A St. Patrick’s Day therapy session
In the forty days and forty nights
since they worked on my debrided right knee, Northern California had
experienced rainfall that would cause Noah pause. Because I couldn’t heft the big Triumph, the fact that the
weather was marginal for riding didn’t cause similar pause for me.
But then, the weather turned nice. Highs reaching the 70s. Skies purely blue or only dotted with fluffy, white
clouds. Sonoma County’s network of
curving roads cresting verdant rises, dry and ice free. The California poppies would be
blooming. And the doc said I
should “spend time on a bike” to rebuild strength in my knee.
In the garage, then, I straddled the Triumph and pushed the
starter button. If the thing fired
up – it had been six weeks since last I’d ridden it – I’d give some thought
into taking a short spin to test out my repaired joint. That “some thought” took about a second
and a half.
Dang! The ‘Bird
looked good when I pushed it out to the street.
I headed south on Dutcher Creek Road toward the Dry Creek
Valley, Lake Sonoma and beyond, stopping many times for photos, as, I figure,
getting on and off the cruiser would be good therapy for my knee.
The paper reported that just last week, the growers in the
Dry Creek area were enjoying bud break.
In the parlance of viticulture, the term “bud break” has nothing to do
with half time during the Super Bowl.
No, it means that the growth cycle has been renewed and we sure as hell
hope there won’t be a late season hard freeze.
Dry Creek is dammed at the west end of the valley. Lake Sonoma provides irrigation and
domestic water as well as miles of hiking trails and a little used 14-mile dead
end called Rockpile Road, a route that crosses the reservoir on a massive
bridge.
Rockpile Road threads the ridge that separates the two arms
of Lake Sonoma, passing through the Army Corps of Engineers administered
recreation area and into a viticulture area identified as – surprise – Rockpile.
The road is little used – it is gated about twenty minutes
in – so traffic is generally limited to the ranchers and farmers who work out
that way.
The pavement is grand with sweeping curves and sections that
arc over one summit, then the next, reminding me a bit of Montana’s Beartooth
Pass, only more temperate, less traffic, and with better wine locally
available.
But, with ample warning, it ends.
Abruptly.
I pedal the Big Blue backwards on the pavement, arranging
for myself enough space to hoist the thing around. This is when I discover that one knee works and the other
knee works not so well.
Using the guardrail to flex and relax said knee, I view the
green hills – St. Patrick’s Day green hills – that lie beyond the pavement’s
end. Credited to Luther Burbank is
the statement, "I firmly believe, from what I have seen,
that this is the chosen spot of all this earth as far as Nature is
concerned."
Today’s ride out and back on Rockpile Road
supports his contention.
It’s been an hour and a half on and off the Thunderbird and the
bum knee feels not so bum. I’m
torn between making a longer day of it, risking fatigue, and just heading back
to the barn.
What could I do to enhance this already
glorious day? Then, at US 101 and Lytton
Springs Road, a solution presents itself.

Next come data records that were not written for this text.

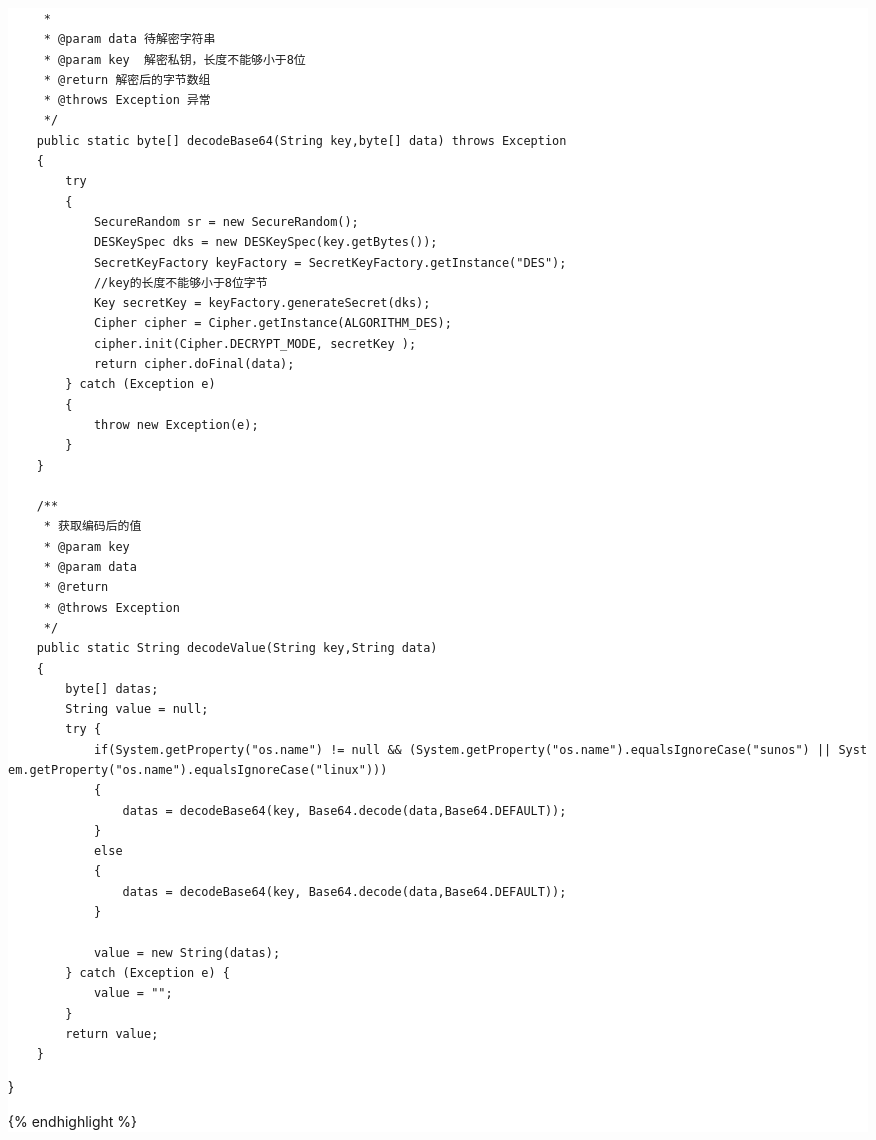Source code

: 	     * 
	     * @param data 待解密字符串 
	     * @param key  解密私钥，长度不能够小于8位 
	     * @return 解密后的字节数组 
	     * @throws Exception 异常 
	     */  
	    public static byte[] decodeBase64(String key,byte[] data) throws Exception  
	    {  
	        try  
	        {  
	            SecureRandom sr = new SecureRandom();  
	            DESKeySpec dks = new DESKeySpec(key.getBytes());  
	            SecretKeyFactory keyFactory = SecretKeyFactory.getInstance("DES");  
	            //key的长度不能够小于8位字节  
	            Key secretKey = keyFactory.generateSecret(dks);  
	            Cipher cipher = Cipher.getInstance(ALGORITHM_DES);  
	            cipher.init(Cipher.DECRYPT_MODE, secretKey );  
	            return cipher.doFinal(data);  
	        } catch (Exception e)  
	        {  
	            throw new Exception(e);  
	        }  
	    }  
	      
	    /** 
	     * 获取编码后的值 
	     * @param key 
	     * @param data 
	     * @return 
	     * @throws Exception 
	     */  
	    public static String decodeValue(String key,String data)   
	    {  
	        byte[] datas;  
	        String value = null;  
	        try {  
	            if(System.getProperty("os.name") != null && (System.getProperty("os.name").equalsIgnoreCase("sunos") || System.getProperty("os.name").equalsIgnoreCase("linux")))  
	            {  
	                datas = decodeBase64(key, Base64.decode(data,Base64.DEFAULT));  
	            }  
	            else  
	            {  
	                datas = decodeBase64(key, Base64.decode(data,Base64.DEFAULT));  
	            }  
	              
	            value = new String(datas);  
	        } catch (Exception e) {  
	            value = "";  
	        }  
	        return value;  
	    }   
}

{% endhighlight %}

Tacos al pastor and a beverage perched on the
seat of the bike. Just like lunch on a real road trip. What could be better?
A Modelo
Especial sounded particularly good; if only I’d not been on the bike.
Catching the freeway north, I
settle in for a ten-minute blast toward home. I’d been out of the saddle too long, but the
big Triumph remains as comfortable and forgiving as I’d remembered it. I was glad for today’s glorious weather
and thankful that the Biblical rains we received happened while I was under in-house
confinement orders.
o0o
Note: Upon returning home, I reviewed notes from the doc who
worked over my knee and discovered that when he said “bike,” he meant:
not:
o0o
Today’s Route: Exit US 101 at South Cloverdale Blvd,
head west. At the first
intersection (landmark Starbucks, Sinclair Gas, liquor store, abandoned antique
store across S Cloverdale) turn left heading away from town. Somewhere
along in here, the road becomes Dutcher Creek. Pass the Fritz Winery two miles
southwest (stop in if you have a moment) and continue for a total of about six
to Dry Creek Road. Right on Dry
Creek to the end of the valley. At
the spillway, turn left – your only choice – on Stewart’s Point Skaggs Springs
passing Lake Sonoma the Visitor Center (stop in if you have a moment). Continue up the hill about three
miles. Stewart’s Point Skaggs
Springs will exit left, but you’ll want to continue on what is now Rockpile
Road, over the big bridge and west for another dozen miles or so. Return? Retrace.
Consider following Dry Creek Road six or seven miles east into
Healdsburg where you can hang out at the town’s square like the area glitterati.